In her wildly inventive debut novel, Ontario author Christine Walde begins as a girl-versus-girl-gang story, then heads deep into the psychological woods. After Walde’s unnamed narrator starts at a new school in a new town, an even newer girl, Megan, steps into the spotlight. Whereas the narrator has chosen normalcy at all costs as her survival strategy, Megan goes on the attack, firing from the lip. She’ll smoke a joint or take a slug of cherry brandy, but her drugs of choice are candy and stories. She’s a loose cannon, a firewall against the trio of diabolically perfect girls who make the narrator’s life miserable and ultimately endanger it. As the two outsiders bond, the narrator’s instinct to seek the safety of the pack fades, and she too discovers the heady power of daring to be different.
The book’s uncompromisingly adolescent focus, graphic language, and candour about sex – all utterly convincing – are bound to make some adult readers uneasy. Besides, adults don’t come off well here, many of them being too self-absorbed, sad, or addicted to see what’s happening under their noses.
Younger readers may find the stories-within-the-story complexity demanding. However, Megan’s surreal tales of sexual abuse, prostitution, and murder are shocking yet psychologically acute. They are true fables, containing verities that the normal world is unwilling to recognize.

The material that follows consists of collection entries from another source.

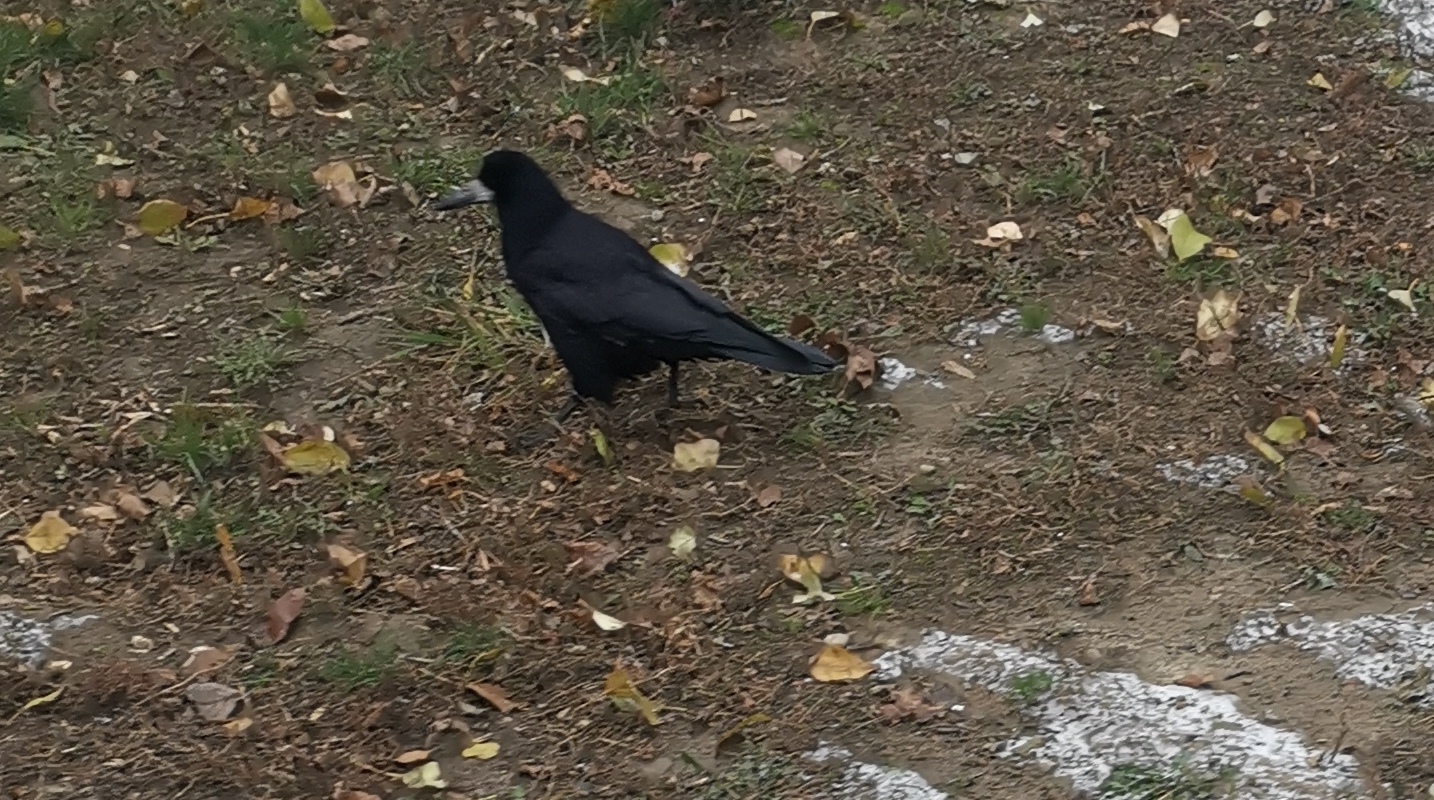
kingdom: Animalia
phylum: Chordata
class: Aves
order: Passeriformes
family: Corvidae
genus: Corvus
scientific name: Corvus frugilegus
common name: Rook
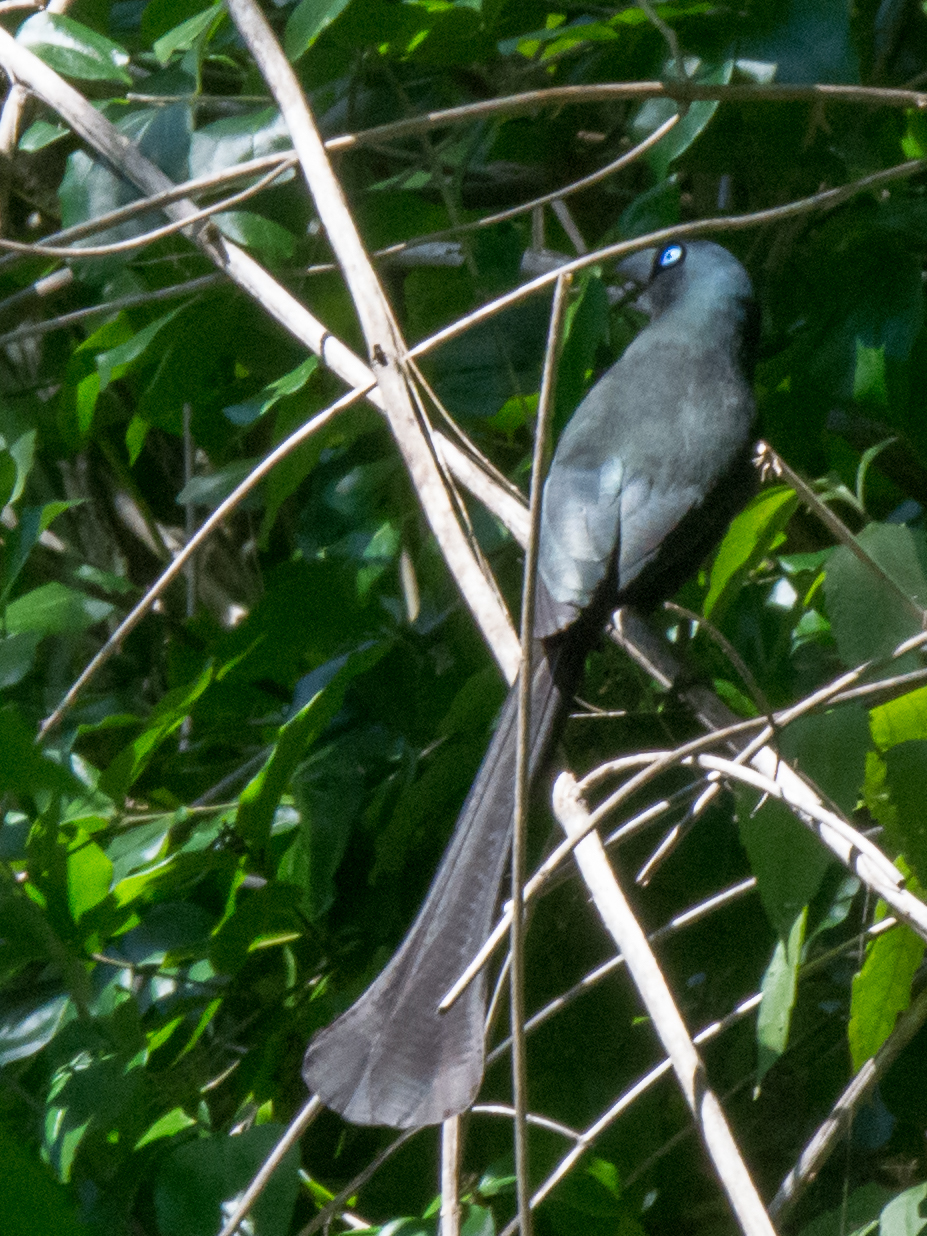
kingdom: Animalia
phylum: Chordata
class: Aves
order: Passeriformes
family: Corvidae
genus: Crypsirina
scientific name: Crypsirina temia
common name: Racket-tailed treepie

The writing is often brilliant. The end, however, is frustratingly unresolved, and a subplot about the narrator’s attraction to a strange boy who’s possibly schizophrenic is exasperating in its inconclusiveness. Could Megan herself be only a story? Is Walde messing with our minds? The Candy Darlings is mesmerizing enough to send many readers back into the book to try to decode the truth.